In my original post I stated:
Deepak then plays the “false controversy” gambit. He wants us to keep an open mind “until the argument is resolved.” But there is actually nothing left unresolved. Deepak has presented no mysteries that cannot comfortably be explained within the completely material paradigm of neuroscience. His “invisible will” is nothing more than a trick of semantics – not an established phenomenon; not a genuine mystery to be solved. He says the material paradigm is “untenable” but has presented nothing that makes it so.
To which Dr. Egnor responds:
Is there genuinely “nothing left unresolved’ in our understanding of the mind-body problem? Are there “no mysteries that cannot comfortably be explained within the completely material paradigm of neuroscience?” The truth is that there remain enormous mysteries, and virtually nothing about these mysteries is resolved. The mind-body problem is perhaps the most active and contentious area of modern philosophy, and there is very little “resolved”. Of the many issues raised by philosophers, perhaps the most important is the “hard problem of consciousness” formulated by philosopher David Chalmers.
Dr. Egnor completely missed the context of my statement, which was a response to Chopra’s contention that there are actual phenomena (not just subjective experience) that cannot be explained by the brain and requires a separate will or mind. In his response Egnor confuses scientific questions and methodology with philosophical questions.
For example, if the brain causes the mind then: there will be no documented mental function in the absence of brain function; altering the brain biologically will alter the mind functionally; mental development will correlate with brain development; and mental activity will correlate with brain activity (this holds up no matter what method we use to look at brain activity – EEG to look at electrical activity, PET scanning to look at metabolic activity, SPECT scanning to look at blood flow, and functional MRI to look at metabolic and neuronal activity).
This evidence cannot be dismissed as the “easy problem” nor as mere correlation.

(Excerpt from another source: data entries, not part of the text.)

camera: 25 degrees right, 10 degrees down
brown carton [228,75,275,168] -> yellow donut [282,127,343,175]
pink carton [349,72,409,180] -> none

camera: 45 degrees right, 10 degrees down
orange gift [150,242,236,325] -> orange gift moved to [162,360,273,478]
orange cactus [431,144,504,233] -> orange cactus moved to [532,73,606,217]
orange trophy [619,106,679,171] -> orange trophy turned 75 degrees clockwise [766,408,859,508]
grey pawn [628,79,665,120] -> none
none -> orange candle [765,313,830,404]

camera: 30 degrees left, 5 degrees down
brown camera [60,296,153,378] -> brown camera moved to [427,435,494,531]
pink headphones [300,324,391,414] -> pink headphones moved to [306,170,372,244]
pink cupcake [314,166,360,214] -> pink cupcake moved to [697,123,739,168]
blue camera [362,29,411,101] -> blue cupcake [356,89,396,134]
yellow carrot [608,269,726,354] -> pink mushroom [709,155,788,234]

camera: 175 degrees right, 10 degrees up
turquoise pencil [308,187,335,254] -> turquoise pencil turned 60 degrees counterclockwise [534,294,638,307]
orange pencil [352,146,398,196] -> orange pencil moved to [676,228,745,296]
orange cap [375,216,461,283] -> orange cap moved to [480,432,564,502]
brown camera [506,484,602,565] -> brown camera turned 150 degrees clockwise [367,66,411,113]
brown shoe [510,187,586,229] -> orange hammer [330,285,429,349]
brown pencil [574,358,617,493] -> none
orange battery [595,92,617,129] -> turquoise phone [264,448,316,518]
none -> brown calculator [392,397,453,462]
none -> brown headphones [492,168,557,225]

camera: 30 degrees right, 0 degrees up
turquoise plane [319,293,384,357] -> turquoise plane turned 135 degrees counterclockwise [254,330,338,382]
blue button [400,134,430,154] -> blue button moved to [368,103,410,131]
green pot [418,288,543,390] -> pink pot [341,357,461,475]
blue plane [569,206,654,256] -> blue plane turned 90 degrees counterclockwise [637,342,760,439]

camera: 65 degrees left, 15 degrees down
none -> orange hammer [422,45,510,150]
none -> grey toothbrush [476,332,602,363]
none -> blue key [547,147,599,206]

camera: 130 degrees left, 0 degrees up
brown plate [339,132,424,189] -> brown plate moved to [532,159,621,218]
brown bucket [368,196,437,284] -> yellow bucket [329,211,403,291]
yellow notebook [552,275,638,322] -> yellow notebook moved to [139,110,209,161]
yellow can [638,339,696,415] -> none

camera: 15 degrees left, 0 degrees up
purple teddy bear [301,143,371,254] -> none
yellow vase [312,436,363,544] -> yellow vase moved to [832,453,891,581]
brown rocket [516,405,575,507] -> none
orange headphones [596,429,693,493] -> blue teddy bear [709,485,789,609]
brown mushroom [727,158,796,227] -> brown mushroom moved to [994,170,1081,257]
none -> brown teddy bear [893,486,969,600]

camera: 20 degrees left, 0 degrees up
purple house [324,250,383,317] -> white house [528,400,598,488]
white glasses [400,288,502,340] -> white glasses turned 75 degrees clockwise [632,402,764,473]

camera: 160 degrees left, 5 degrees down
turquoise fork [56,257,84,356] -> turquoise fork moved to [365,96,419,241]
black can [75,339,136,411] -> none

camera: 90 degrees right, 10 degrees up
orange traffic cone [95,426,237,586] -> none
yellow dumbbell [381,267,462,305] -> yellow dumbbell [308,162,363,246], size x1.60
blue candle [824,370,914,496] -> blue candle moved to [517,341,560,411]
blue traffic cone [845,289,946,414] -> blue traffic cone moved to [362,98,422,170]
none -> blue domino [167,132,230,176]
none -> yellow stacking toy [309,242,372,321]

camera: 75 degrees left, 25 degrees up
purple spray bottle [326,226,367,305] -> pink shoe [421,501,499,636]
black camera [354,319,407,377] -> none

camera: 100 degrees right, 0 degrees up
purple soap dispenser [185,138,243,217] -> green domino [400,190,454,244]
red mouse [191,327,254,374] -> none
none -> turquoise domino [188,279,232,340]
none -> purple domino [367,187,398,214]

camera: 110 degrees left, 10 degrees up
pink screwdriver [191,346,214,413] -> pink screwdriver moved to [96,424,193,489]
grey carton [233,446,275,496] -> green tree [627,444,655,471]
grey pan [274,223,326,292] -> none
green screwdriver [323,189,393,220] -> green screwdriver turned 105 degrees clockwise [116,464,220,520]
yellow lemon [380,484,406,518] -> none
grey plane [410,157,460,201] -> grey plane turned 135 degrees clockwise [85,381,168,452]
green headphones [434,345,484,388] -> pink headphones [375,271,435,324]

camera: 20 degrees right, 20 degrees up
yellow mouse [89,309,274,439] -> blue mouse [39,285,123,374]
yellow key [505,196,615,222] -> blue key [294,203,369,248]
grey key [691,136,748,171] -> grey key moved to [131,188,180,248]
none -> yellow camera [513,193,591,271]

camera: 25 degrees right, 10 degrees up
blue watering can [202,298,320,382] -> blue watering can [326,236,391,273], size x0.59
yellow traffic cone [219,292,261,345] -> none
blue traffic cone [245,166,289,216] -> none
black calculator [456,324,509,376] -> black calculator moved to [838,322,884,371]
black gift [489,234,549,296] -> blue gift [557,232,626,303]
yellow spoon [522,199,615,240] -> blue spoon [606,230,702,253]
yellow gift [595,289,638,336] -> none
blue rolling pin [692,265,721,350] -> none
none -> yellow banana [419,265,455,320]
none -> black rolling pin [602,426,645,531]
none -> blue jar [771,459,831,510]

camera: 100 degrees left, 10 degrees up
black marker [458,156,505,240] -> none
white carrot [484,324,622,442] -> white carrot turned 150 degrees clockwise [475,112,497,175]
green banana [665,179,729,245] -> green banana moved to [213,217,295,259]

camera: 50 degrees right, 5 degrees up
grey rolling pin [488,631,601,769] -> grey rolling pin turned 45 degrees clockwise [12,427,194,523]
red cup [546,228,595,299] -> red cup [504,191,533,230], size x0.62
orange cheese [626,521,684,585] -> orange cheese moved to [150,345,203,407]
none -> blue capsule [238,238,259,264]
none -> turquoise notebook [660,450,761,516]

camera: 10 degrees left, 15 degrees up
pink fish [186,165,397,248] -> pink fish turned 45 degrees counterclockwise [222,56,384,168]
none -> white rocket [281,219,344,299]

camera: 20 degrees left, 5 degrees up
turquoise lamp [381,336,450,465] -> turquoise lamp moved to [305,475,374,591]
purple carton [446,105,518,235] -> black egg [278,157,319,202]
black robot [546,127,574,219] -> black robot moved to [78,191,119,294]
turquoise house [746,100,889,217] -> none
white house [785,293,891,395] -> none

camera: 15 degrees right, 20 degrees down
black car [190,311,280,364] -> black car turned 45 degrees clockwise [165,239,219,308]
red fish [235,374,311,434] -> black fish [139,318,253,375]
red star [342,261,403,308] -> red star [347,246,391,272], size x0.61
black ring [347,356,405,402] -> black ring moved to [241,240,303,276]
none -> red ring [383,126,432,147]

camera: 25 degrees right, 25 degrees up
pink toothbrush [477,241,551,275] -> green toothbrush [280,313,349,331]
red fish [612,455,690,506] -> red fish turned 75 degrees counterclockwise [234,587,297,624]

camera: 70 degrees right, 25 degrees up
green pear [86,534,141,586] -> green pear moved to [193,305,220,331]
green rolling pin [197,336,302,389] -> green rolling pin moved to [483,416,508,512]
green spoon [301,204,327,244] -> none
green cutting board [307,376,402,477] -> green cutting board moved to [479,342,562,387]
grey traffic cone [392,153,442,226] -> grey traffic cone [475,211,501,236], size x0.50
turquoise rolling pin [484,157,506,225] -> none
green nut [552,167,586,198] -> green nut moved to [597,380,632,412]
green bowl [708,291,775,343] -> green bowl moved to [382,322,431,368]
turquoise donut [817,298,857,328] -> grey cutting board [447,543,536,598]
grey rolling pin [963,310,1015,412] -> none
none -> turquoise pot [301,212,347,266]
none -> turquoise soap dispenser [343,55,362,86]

Brain function correlates with the mind in every way we would predict from the hypothesis that the brain causes the mind. From a scientific point of view, the mind is a manifestation of the brain.
As I have discussed previously, one way to dodge the obvious conclusion from this evidence is to confuse the question of how the brain causes the mind with the question of does the brain cause the mind. We certainly have much to learn about exactly how the brain functions to produce all mental phenomena, but this in no way diminishes the fact that the question of whether or not the brain causes the mind is settled – it does.
The biggest problem with dualism is that the materialist neuroscience model explains all observed phenomena – there is nothing left for the dualists to explain. They are clinging to the notion of “qualia”, that subjectivity itself needs a separate explanation, but they have not made this case. Often they use mere semantics to make it seem as if something more is needed, but there isn’t. Further, the dualist hypothesis does not generate any hypotheses or predictions that distinguish it from the materialist hypothesis. Every prediction points to materialism as the answer.